Levels of PSA in the blood are used to screen for prostate cancer. But the… (Mark Boster / Los Angeles…)
Should men get routine PSA tests to screen for prostate cancer? It’s controversial. In May, a government advisory panel -- the U.S. Preventive Services Task Force -- recommended against the screens for men of any age.
A new study offers more information. It tries to figure out whether the test serves men by incorporating how they would feel about the things that could happen to them once they get the test.
The task force’s reasoning back in May was this: PSA screens may catch cancers, but a lot of those cancers would never have done the man any harm. Meanwhile, intervention can harm. Biopsies can lead to infections, and treatments can render men impotent or incontinent and in some cases even kill them.
The task force concluded that the harms outweighed the benefits, based on two large studies.
One of the studies, of 76,693 U.S. men, found no difference in death rates between a group of men who had PSA tests and another group that didn’t.
The other study, of 182,160 men in Europe, also found no death rate difference overall between those who got screens and those who didn’t. It did find a benefit in a subset of men aged 55 to 69, however.
The new paper by Eveline A.M. Heijnsdijk and co-authors, published in the New England Journal of Medicine, also looked at the European study. But this time, the authors did something a bit different with the data. They modeled it to see how PSA screening affected the years of good-quality life the population of men would have in both groups -- how many quality years would be lost and how many would be gained through being screened or not being screened.
Obviously, the results will be different for each man depending on what happens to him. Does the screen detect high blood PSA levels? Did he get a biopsy? Did the biopsy go smoothly or were there side effects? Was he treated, and did he experience side effects afterward? How long did he live in this state versus that state? It will also be different depending on who he is.
The analysis had to devise numbers on what constituted quality of life. It scored an outcome of “death or worst imaginable health” as zero. It scored “full health” as 1. It scored other outcomes, such as urinary incontinence, for example, from past studies seeking to address men’s feelings about various health states.
Using the data they had from the study -- on rates or biopsies, cancers being found, side effects experienced and the numbers of years men spent in each state -- the scientists came up with an overall sum of good years gained or lost for men who got screened or didn’t.
They found that in men ages 55 to 69, there would be nine fewer prostate cancer deaths per 1,000 men screened and a total of 73 life-years gained.
But when they made their adjustments for life quality, they found that the number of good-quality years gained per 1,000 men was 56. In other words, the benefits of PSA screening still remained in that study but were decreased.
This -- how men feel about outcomes -- is a very important thing to know if one is to decide what to recommend regarding PSA screening, commented Dr.
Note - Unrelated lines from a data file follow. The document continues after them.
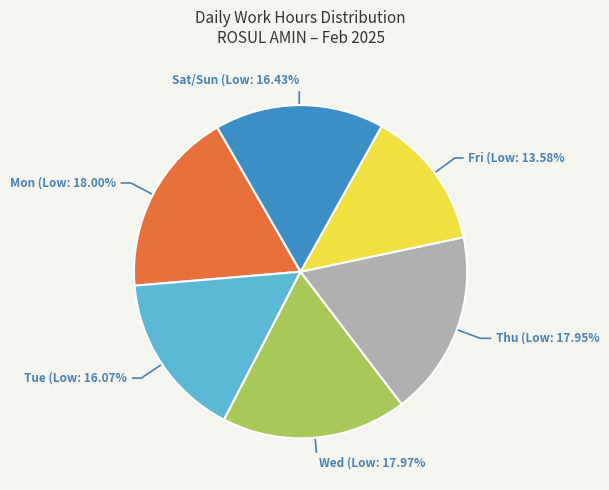

Between Tue (Low: 16.07% and Fri (Low: 13.58%, which is larger?

Tue (Low: 16.07%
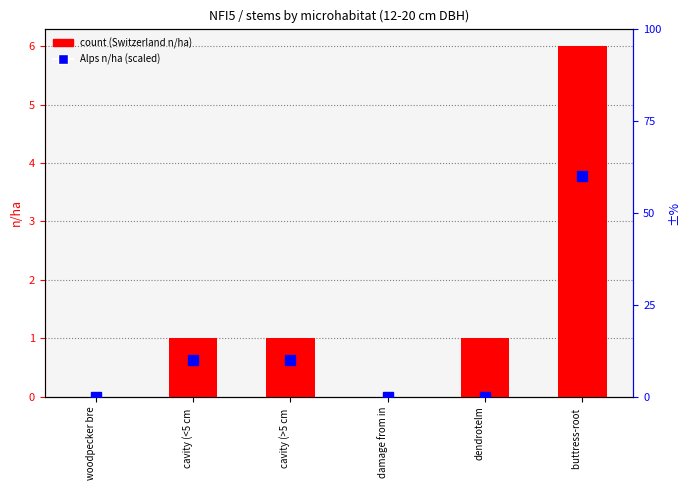

Which category has the lowest value across all series?

woodpecker bre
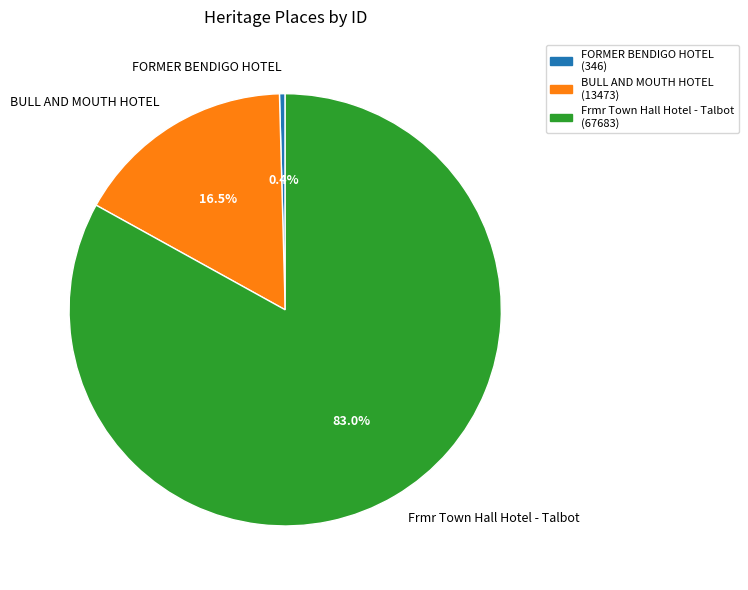

How many segments does this pie chart have?

3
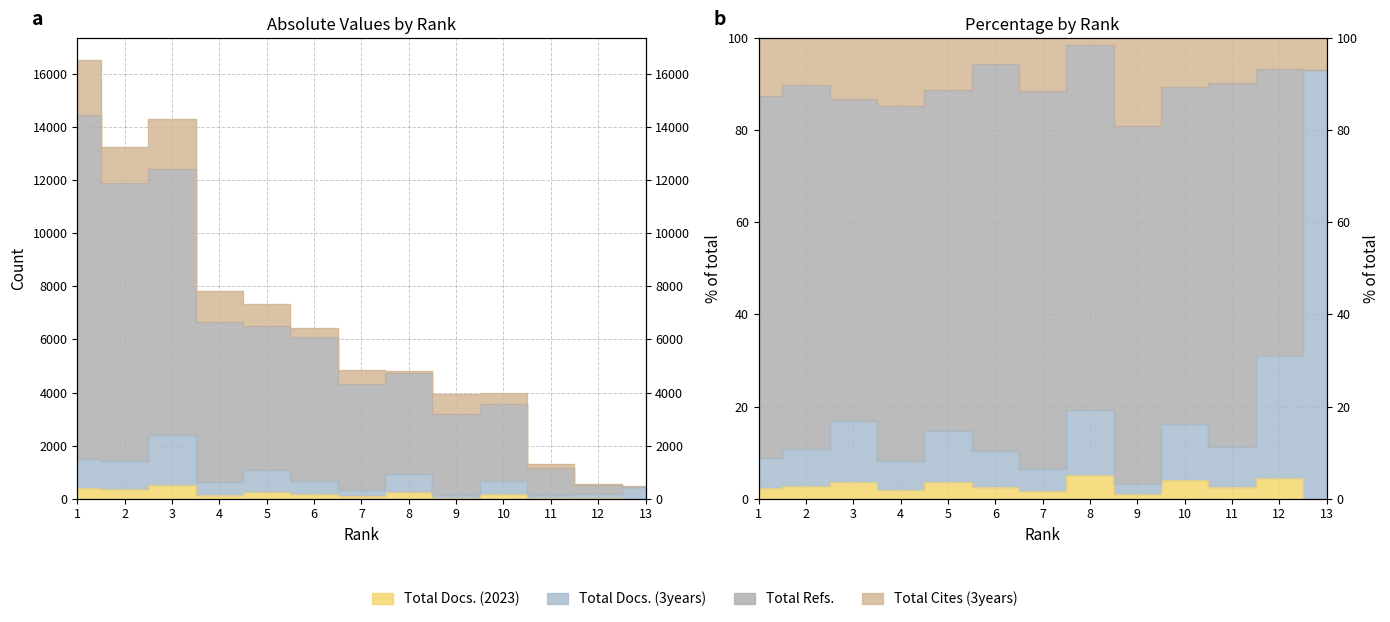

Is it true that Total Docs. (2023) equals 91 at 8?

False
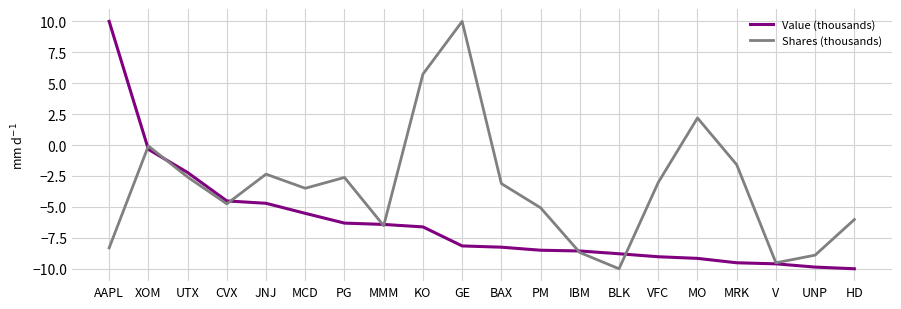

The value of Shares (thousands) at BAX is -5.5. True or false?

False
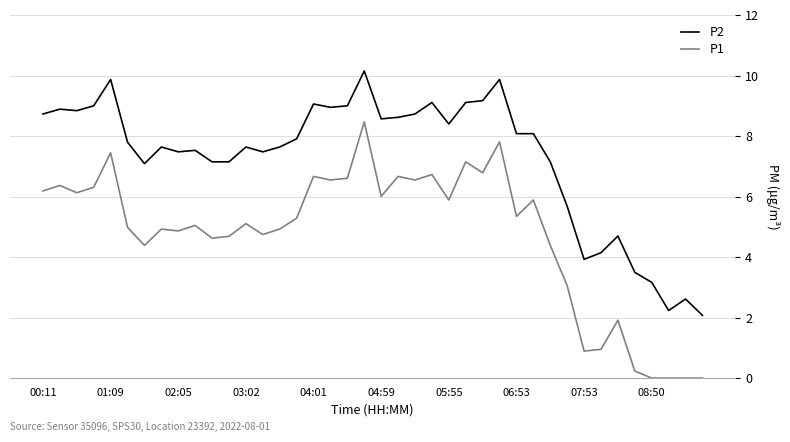

How many categories are shown in the chart?

40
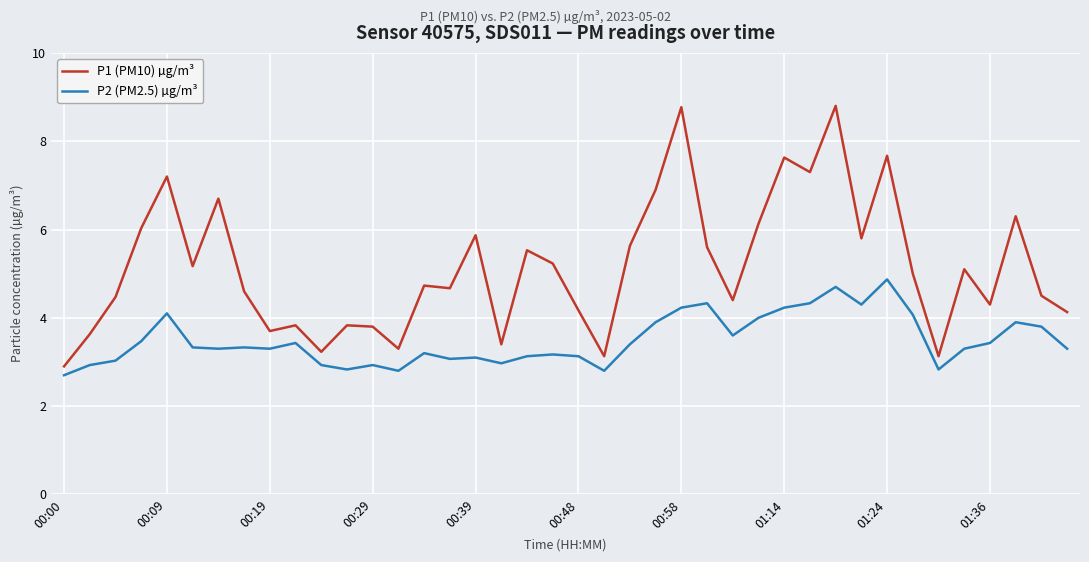

Which series has the widest spread of values?

P1 (PM10) µg/m³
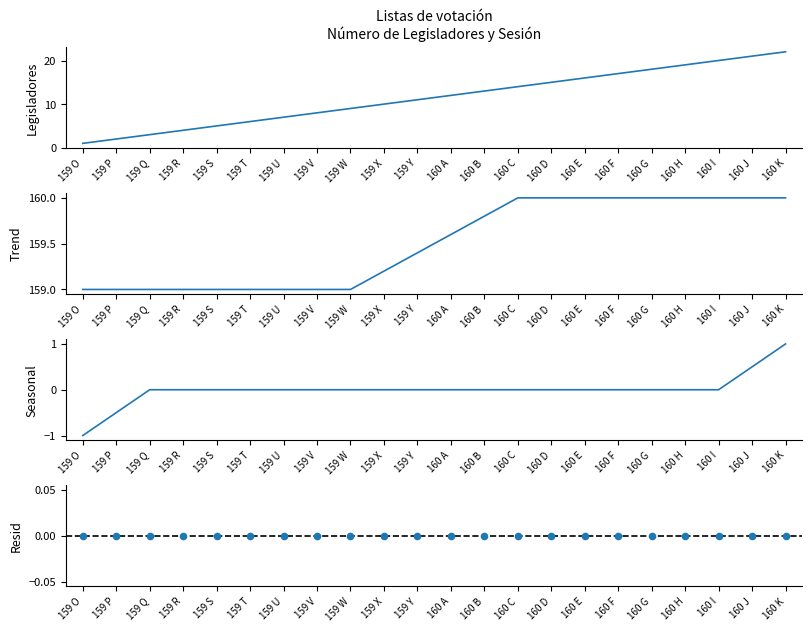

What are all the series names shown in the legend?

Número de Legisladores, Tendencia (Sesión), Seasonal, Resid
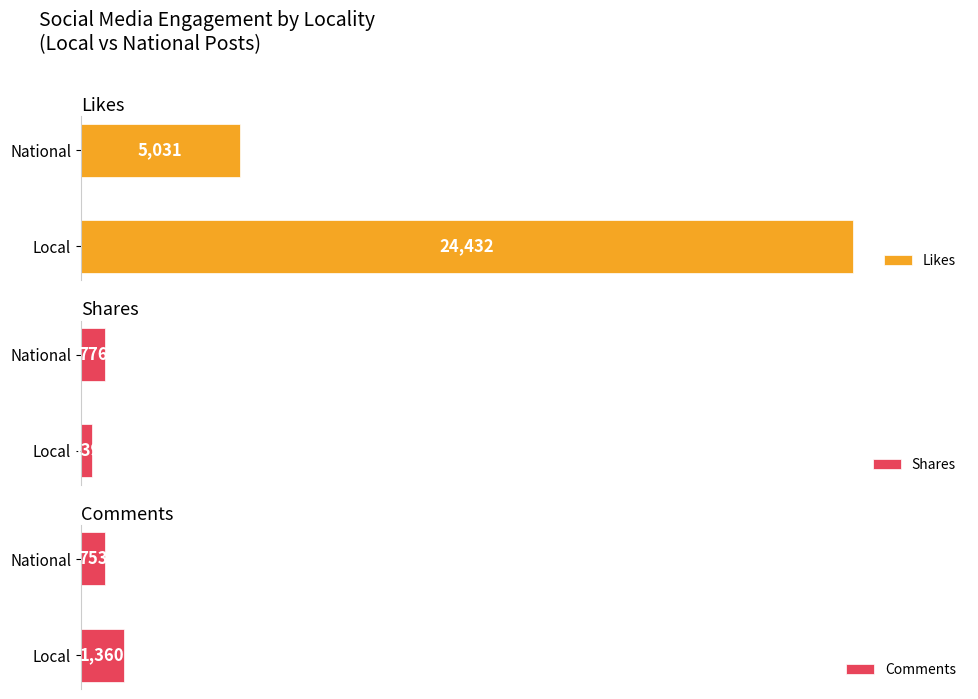

Which category has the highest value in the Shares series?

National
Harold C. Sox of the Dartmouth Institute for Health Policy and Clinical Practice in Hanover, N.H., in a commentary accompanying the report.
Still, Sox wasn't satisfied with the life-quality values assigned to men’s different health states -- namely, how did the authors come up with them? Research in this area is “meager,” he wrote, and the studies the authors cited didn't offer robust numbers. That was “the least satisfactory aspect of this report,” he wrote.
For now, Sox concludes that "guidelines should avoid recommending for or against PSA screening. Instead, they should recommend shared decision-making" between patient and doctor, thus ensuring that each individual's feelings about all the things that may or may not happen to him can be taken into account.
A brave attempt, in other words, but not there yet.